MSPs say burial reform bill lacks 'detail and ambition'

Funeral Image copyright Thinkstock
Image caption The new bill seeks to regulate burial and cremation services in Scotland

A bill seeking to modernise burial and cremation services in Scotland "lacks detail and ambition", MSPs on the local government committee have said.

New rules to regulate burials and cremations were proposed in the wake of the baby ashes scandal.

The bill would set out a legal definition of ashes and require that authorities retain details of burials.

MSPs said the bill risked being a "missed opportunity" unless a licensing scheme for undertakers was included.

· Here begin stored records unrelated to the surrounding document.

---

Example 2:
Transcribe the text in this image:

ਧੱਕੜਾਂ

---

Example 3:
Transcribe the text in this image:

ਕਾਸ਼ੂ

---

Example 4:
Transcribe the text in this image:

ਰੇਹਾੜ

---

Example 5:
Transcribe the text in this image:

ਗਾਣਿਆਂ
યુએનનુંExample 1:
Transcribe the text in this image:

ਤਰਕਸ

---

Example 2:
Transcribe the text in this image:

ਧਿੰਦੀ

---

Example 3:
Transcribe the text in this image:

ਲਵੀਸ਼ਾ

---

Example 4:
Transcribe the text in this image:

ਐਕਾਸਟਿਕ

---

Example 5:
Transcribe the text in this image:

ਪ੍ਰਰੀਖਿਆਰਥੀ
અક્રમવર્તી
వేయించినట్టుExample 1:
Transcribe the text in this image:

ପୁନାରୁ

The Burial and Cremation (Scotland) Bill aims to update the existing set of rules over services, which date back over 100 years.

It was introduced following a scandals uncovered in Mortonhall, Edinburgh, as well as Aberdeen, Fife and Glasgow, where babies ashes were disposed of without parents being informed.

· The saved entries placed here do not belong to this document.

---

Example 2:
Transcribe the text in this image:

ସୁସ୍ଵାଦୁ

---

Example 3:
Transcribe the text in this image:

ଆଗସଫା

Bereaved parents addressed the health committee during scrutiny of the bill, calling for funeral directors to be inspected and held to account by the government.

Image copyright Reuters
Image caption The new legislation was proposed in the wake of the baby ashes scandal

The report from the Local Government and Regeneration Committee reflected this, saying the bill should be enhanced by adding a licensing scheme "to be implemented without delay".

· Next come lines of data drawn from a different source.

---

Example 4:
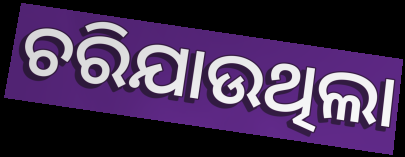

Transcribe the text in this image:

ଚରିଯାଉଥିଲା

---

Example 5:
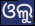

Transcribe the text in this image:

ଓଲୁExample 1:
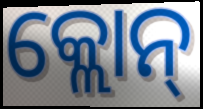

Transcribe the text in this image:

କ୍ଲୋନ୍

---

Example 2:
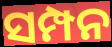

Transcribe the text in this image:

MSPs also called for the bill to include provisions for burial records to be held electronically, a burial grounds management scheme for local authorities, and changes to the maximum period burial plots can be held for.

Committee convener Kevin Stewart said it was clear the bill in its present form "leaves some questions unanswered".

He said: "This bill was a chance to fundamentally change the way the funeral industry operates and by doing so send a real signal on the issues of service standards and costs.

"It is disappointing the decision to license funeral directors was not taken - something which is surely a missed opportunity - and why we recommend licensing should be implemented without delay."